Confronted with the potential threat to global health security by the intentional release of biological agents, WHO advocates an astute "dual use" investment in national, regional and global public health operations and infrastructure for early detection and immediate response. Strengthening global efforts to detect and contain epidemics provides clear and sustainable public health benefit and prepares for this potential threat to global health security.
At national and global level the major human and technical resources for epidemic containment reside within the public health infrastructure. In an intentional release scenario this infrastructure would remain crucial for disease containment.
It is likely that intentional use of a biological agent would not be announced and that index cases would present at health care facilities for diagnosis and treatment.
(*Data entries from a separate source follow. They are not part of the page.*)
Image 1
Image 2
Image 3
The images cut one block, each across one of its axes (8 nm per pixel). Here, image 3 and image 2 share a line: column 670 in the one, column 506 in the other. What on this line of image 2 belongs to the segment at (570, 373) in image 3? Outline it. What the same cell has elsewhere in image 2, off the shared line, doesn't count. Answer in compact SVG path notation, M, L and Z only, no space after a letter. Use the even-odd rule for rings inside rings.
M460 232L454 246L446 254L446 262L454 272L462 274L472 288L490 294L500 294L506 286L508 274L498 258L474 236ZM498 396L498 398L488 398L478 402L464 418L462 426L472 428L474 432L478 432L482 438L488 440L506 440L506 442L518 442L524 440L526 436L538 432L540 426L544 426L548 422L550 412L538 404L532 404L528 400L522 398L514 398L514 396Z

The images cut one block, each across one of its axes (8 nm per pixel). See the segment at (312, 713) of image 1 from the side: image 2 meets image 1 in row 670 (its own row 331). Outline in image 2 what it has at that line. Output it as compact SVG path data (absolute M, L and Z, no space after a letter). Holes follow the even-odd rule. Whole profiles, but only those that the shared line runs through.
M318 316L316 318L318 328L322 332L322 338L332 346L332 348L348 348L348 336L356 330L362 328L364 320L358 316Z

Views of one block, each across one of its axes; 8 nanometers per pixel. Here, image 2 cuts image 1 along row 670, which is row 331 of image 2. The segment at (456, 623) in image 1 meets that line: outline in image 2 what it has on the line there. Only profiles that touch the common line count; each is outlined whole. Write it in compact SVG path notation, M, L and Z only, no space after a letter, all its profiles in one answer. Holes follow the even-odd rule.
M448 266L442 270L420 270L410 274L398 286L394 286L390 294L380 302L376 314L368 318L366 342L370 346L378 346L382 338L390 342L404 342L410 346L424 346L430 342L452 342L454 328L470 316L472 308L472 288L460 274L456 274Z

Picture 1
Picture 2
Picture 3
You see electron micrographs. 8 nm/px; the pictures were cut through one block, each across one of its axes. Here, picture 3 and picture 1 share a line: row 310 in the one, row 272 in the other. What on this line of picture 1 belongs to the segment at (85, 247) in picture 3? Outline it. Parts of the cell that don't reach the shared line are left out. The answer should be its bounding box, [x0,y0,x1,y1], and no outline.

Recognized clusters/cases would be investigated as suspected natural outbreaks until an unusual pathogen was confirmed and/or unusual epidemiological patterns were detected.
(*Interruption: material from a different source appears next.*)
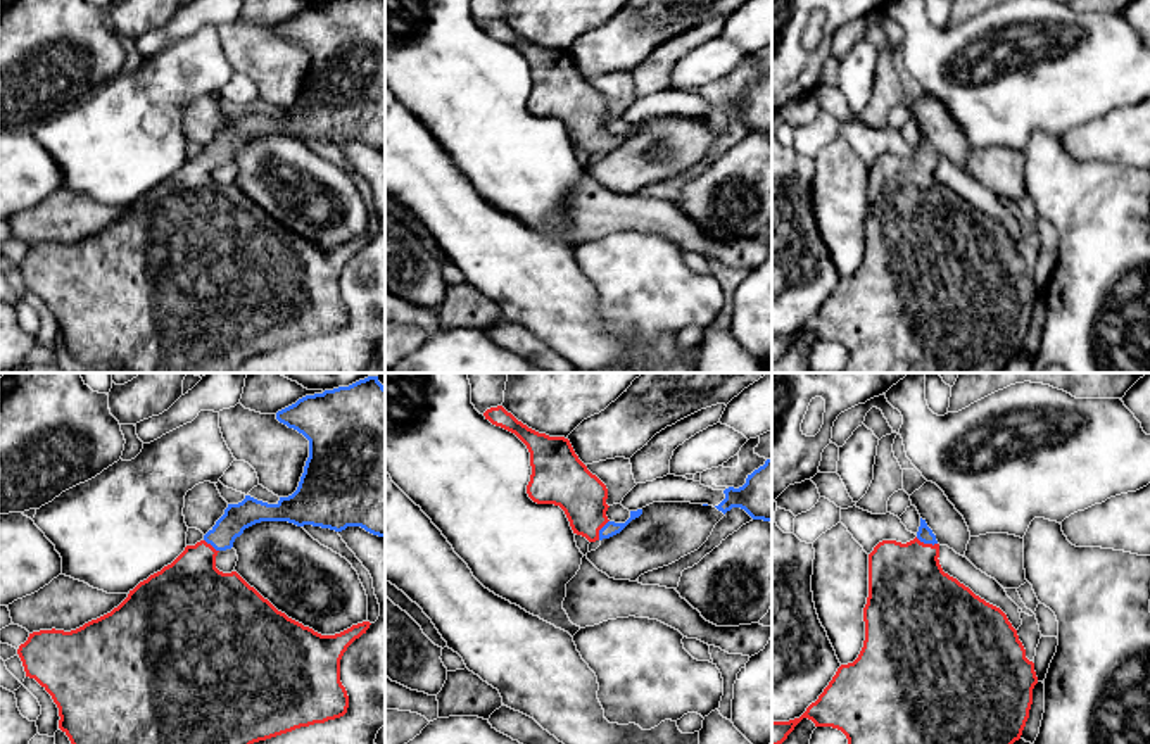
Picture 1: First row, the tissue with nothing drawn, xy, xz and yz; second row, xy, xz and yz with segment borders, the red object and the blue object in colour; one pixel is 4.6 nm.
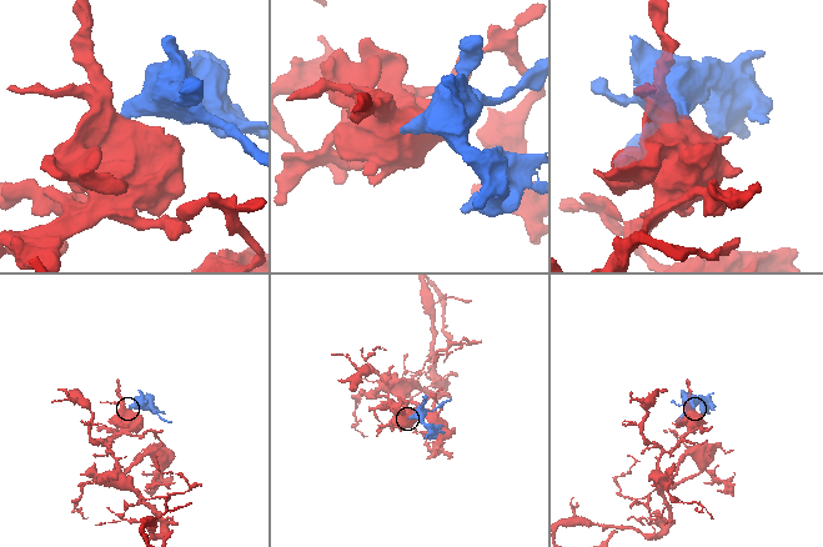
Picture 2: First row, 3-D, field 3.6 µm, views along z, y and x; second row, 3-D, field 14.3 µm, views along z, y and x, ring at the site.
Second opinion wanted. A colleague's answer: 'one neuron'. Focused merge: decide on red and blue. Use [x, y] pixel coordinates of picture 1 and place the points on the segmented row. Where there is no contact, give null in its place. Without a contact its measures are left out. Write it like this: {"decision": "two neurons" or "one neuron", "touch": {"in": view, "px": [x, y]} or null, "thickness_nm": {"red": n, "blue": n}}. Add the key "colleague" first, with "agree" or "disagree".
{"colleague": "agree", "decision": "one neuron", "touch": {"in": "yz", "px": [926, 544]}, "thickness_nm": {"red": 380, "blue": 70}}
WHO's strategy forGlobal Health Security - Epidemic Alert and Response systematically addresses the threat of natural and intentional epidemics through integrated strategies for combating known risks (e.g. ebola, plague), responding to the unexpected (e.g. epidemic intelligence, verification of events, assessment of humanitarian impact and coordination of rapid specialized response), and for improving both global and national preparedness.
In the event of the intentional release of a biological agent, WHO’s global alert and response activities and operational framework together with the technical resources of of the Global Outbreak Alert and Response Network would be vital for effective international containment efforts.
On request, WHO global alert and response would support any specialized investigations and, if required, would also provide direct assistance with an investigation/verification team. In addition, WHO’s network of over 250 collaborating centres would provide assistance with transport and testing of samples at international laboratory facilities.
WHO has been working intensively to support Member States with state-of-the-art technical guidance, real-time information and assistance with building national preparedness for epidemics of either natural or intentional origin.